Gordon Hayward gruesomely broke his leg five minutes into his Boston debut. Paul has not played since his Houston debut because of a knee issue. Jeremy Lin was lost for the season after one game for Brooklyn because of a ruptured right patella.
Thomas, San Antonio’s Leonard and Milwaukee’s Jabari Parker started the season out injured, with Thomas and Parker not expected back until January and Leonard’s quadriceps injury remaining mysterious. There is no timetable on the return of Utah’s Dante Exum, who underwent surgery on a left shoulder that was dislocated in a preseason collision.
There also has been a noticeable amount of day-to-day sprains and strains, which could coincide with this year’s introduction of a shorter training camp and preseason.

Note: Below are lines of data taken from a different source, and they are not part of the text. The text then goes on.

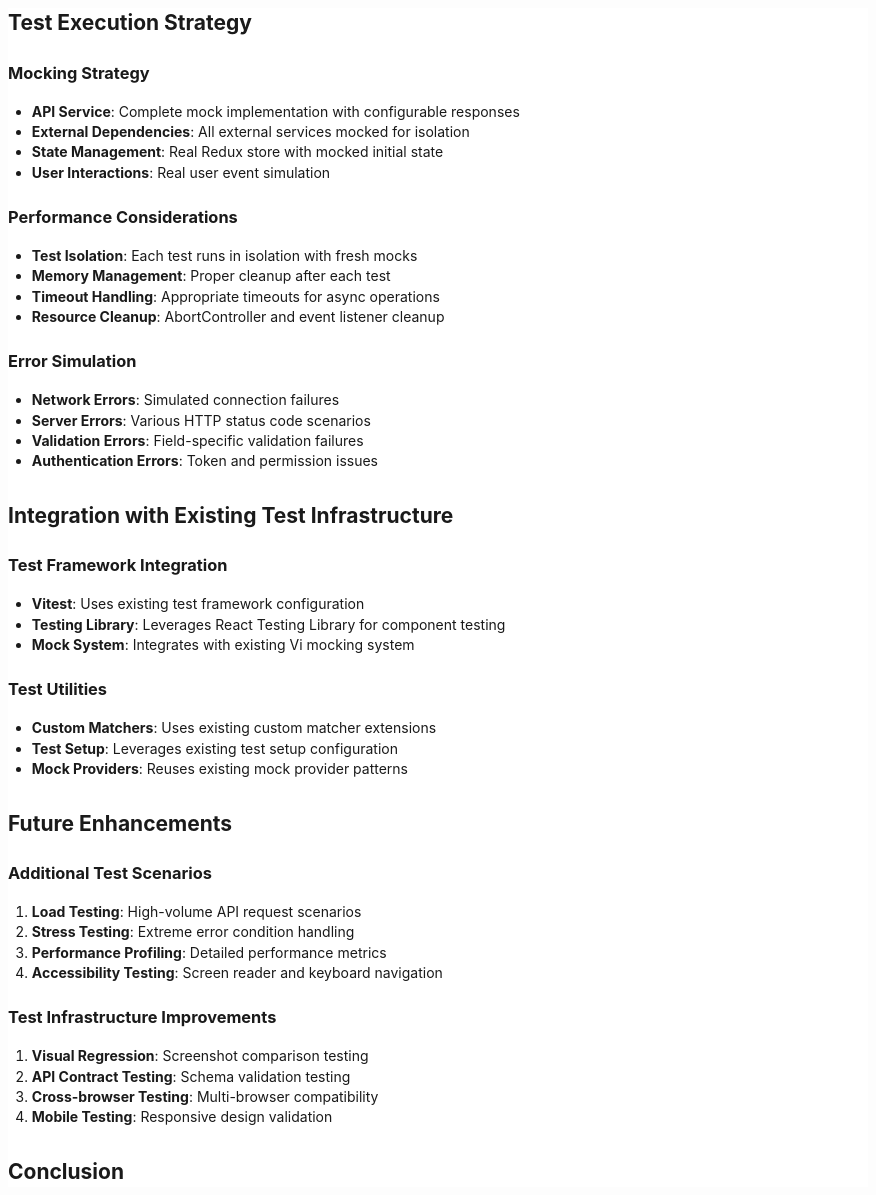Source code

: ## Test Execution Strategy

### Mocking Strategy
- **API Service**: Complete mock implementation with configurable responses
- **External Dependencies**: All external services mocked for isolation
- **State Management**: Real Redux store with mocked initial state
- **User Interactions**: Real user event simulation

### Performance Considerations
- **Test Isolation**: Each test runs in isolation with fresh mocks
- **Memory Management**: Proper cleanup after each test
- **Timeout Handling**: Appropriate timeouts for async operations
- **Resource Cleanup**: AbortController and event listener cleanup

### Error Simulation
- **Network Errors**: Simulated connection failures
- **Server Errors**: Various HTTP status code scenarios
- **Validation Errors**: Field-specific validation failures
- **Authentication Errors**: Token and permission issues

## Integration with Existing Test Infrastructure

### Test Framework Integration
- **Vitest**: Uses existing test framework configuration
- **Testing Library**: Leverages React Testing Library for component testing
- **Mock System**: Integrates with existing Vi mocking system

### Test Utilities
- **Custom Matchers**: Uses existing custom matcher extensions
- **Test Setup**: Leverages existing test setup configuration
- **Mock Providers**: Reuses existing mock provider patterns

## Future Enhancements

### Additional Test Scenarios
1. **Load Testing**: High-volume API request scenarios
2. **Stress Testing**: Extreme error condition handling
3. **Performance Profiling**: Detailed performance metrics
4. **Accessibility Testing**: Screen reader and keyboard navigation

### Test Infrastructure Improvements
1. **Visual Regression**: Screenshot comparison testing
2. **API Contract Testing**: Schema validation testing
3. **Cross-browser Testing**: Multi-browser compatibility
4. **Mobile Testing**: Responsive design validation

## Conclusion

Milwaukee’s Giannis Antetokounmpo was projected over his first four seasons as a player who could vie for a Most Valuable Player trophy someday. MVP conjecture is now turning to MVP conversation.
That discussion usually doesn’t stray much from James, Curry, Leonard, Kevin Durant, Russell Westbrook and James Harden. But with an offseason challenge from Kobe Bryant to win it and Durant saying that Antetokounmpo could become the best player ever, the “Greek Freak” is playing like he could hang in the MVP-watch talk if Milwaukee wins more.
He averaged 33.7 points, 10.3 rebounds and 5.3 assists in seven October games while shooting 63.2% from the field. In his fifth season, his stronger frame has made him more difficult to deny where he wants to go on the floor. And he has not even figured out a three-point touch yet.